═════ Excerpt provided ═════
If I were me, I'd not go quite so heavily into the end of line rhyming mechanism - it gets things stilted by the "AA, BB, CD, CD" convention.

You can ignore it, or loosen it up to be more open - for example "Love her" goes nicely with "Lawyer" even though they're not perfectly rhymed. (And of course, have nothing to do with your song!)

And, yeah - fewer words maybe.. Lose the double negative in the 2nd line. Axe the reference to the Braves and peach - assuming you're talking about Georgia. Red Clay maybe a cliche (sorry. rhyming there) but its a little more visual.

I realize you are writing in an 'adopted' language. I am barely able to ask for another beer in a second language, so I salute your efforts and your achievement here.

Take my 'criticism' with several grains of salt.

And a few slice of lime, and the 3rd, indispensable ingredient for True Inspiration ,,, Jose Cuervo.

 

I appreciate these tips very much, thank you. I'll take them to heart and see what I can do.
═════ Recorded data ═════
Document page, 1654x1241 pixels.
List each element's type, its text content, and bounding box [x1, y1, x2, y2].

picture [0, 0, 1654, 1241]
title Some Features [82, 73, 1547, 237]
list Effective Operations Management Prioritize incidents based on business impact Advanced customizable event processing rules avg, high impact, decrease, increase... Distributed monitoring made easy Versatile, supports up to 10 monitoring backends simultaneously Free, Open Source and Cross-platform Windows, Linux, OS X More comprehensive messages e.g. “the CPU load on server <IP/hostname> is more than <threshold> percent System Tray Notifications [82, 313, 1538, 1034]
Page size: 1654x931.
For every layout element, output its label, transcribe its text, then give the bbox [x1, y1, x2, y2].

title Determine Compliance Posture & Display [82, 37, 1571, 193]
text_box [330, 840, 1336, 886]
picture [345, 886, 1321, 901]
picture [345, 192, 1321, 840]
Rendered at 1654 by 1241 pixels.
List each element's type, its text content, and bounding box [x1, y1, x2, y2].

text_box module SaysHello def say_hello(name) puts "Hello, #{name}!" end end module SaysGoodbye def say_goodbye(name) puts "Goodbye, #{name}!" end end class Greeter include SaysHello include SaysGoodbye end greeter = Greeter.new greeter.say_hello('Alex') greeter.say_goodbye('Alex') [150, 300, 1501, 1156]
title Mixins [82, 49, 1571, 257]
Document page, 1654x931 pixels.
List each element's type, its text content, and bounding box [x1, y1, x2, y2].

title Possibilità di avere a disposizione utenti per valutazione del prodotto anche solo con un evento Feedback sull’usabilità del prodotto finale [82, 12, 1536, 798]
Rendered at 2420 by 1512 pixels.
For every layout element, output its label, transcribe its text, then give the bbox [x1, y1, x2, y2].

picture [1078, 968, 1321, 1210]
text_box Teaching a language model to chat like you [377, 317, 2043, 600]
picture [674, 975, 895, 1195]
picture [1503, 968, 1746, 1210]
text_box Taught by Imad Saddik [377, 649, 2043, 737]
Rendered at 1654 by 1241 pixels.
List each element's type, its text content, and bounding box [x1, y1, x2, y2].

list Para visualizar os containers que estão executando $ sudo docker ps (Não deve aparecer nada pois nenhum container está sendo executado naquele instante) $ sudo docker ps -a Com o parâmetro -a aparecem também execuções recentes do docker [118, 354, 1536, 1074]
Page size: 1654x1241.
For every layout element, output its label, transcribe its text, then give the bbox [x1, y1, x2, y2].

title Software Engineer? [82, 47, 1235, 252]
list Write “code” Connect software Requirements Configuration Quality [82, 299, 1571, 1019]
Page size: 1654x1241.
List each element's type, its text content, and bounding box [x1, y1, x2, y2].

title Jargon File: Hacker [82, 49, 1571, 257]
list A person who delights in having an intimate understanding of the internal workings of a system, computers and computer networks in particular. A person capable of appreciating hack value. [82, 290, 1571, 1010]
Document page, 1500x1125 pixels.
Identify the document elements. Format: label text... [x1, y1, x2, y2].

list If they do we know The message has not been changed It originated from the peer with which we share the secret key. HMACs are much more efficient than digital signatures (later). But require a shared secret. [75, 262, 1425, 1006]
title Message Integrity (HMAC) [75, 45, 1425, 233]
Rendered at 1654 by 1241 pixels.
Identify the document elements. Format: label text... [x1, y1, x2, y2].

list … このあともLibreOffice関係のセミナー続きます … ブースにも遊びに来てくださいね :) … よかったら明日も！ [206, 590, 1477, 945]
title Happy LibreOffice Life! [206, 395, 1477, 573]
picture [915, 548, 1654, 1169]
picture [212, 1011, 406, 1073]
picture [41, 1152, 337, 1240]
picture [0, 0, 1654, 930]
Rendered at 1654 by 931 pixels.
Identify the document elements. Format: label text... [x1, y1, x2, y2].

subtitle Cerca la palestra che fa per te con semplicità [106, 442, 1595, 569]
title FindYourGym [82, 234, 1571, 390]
═════
* **Problem set**:
1 > From the songwriting feedback, copy the passage from "If I were me, I'd" up to and including "Inspiration ,,, Jose Cuervo." word for word.
2 > Answer these questions using the songwriting feedback:
(a) Which word does the writer say goes nicely with "Love her"?
(b) What does the writer suggest losing in the 2nd line?
(c) What is named as the third, indispensable ingredient for True Inspiration?
You won't need the records for this.

* **Answers given**:
1 >
If I were me, I'd not go quite so heavily into the end of line rhyming mechanism - it gets things stilted by the "AA, BB, CD, CD" convention.

You can ignore it, or loosen it up to be more open - for example "Love her" goes nicely with "Lawyer" even though they're not perfectly rhymed. (And of course, have nothing to do with your song!)

And, yeah - fewer words maybe.. Lose the double negative in the 2nd line. Axe the reference to the Braves and peach - assuming you're talking about Georgia. Red Clay maybe a cliche (sorry. rhyming there) but its a little more visual.

I realize you are writing in an 'adopted' language. I am barely able to ask for another beer in a second language, so I salute your efforts and your achievement here.

Take my 'criticism' with several grains of salt.

And a few slice of lime, and the 3rd, indispensable ingredient for True Inspiration ,,, Jose Cuervo.

2 >
(a) "Lawyer"
(b) The double negative
(c) Jose Cuervo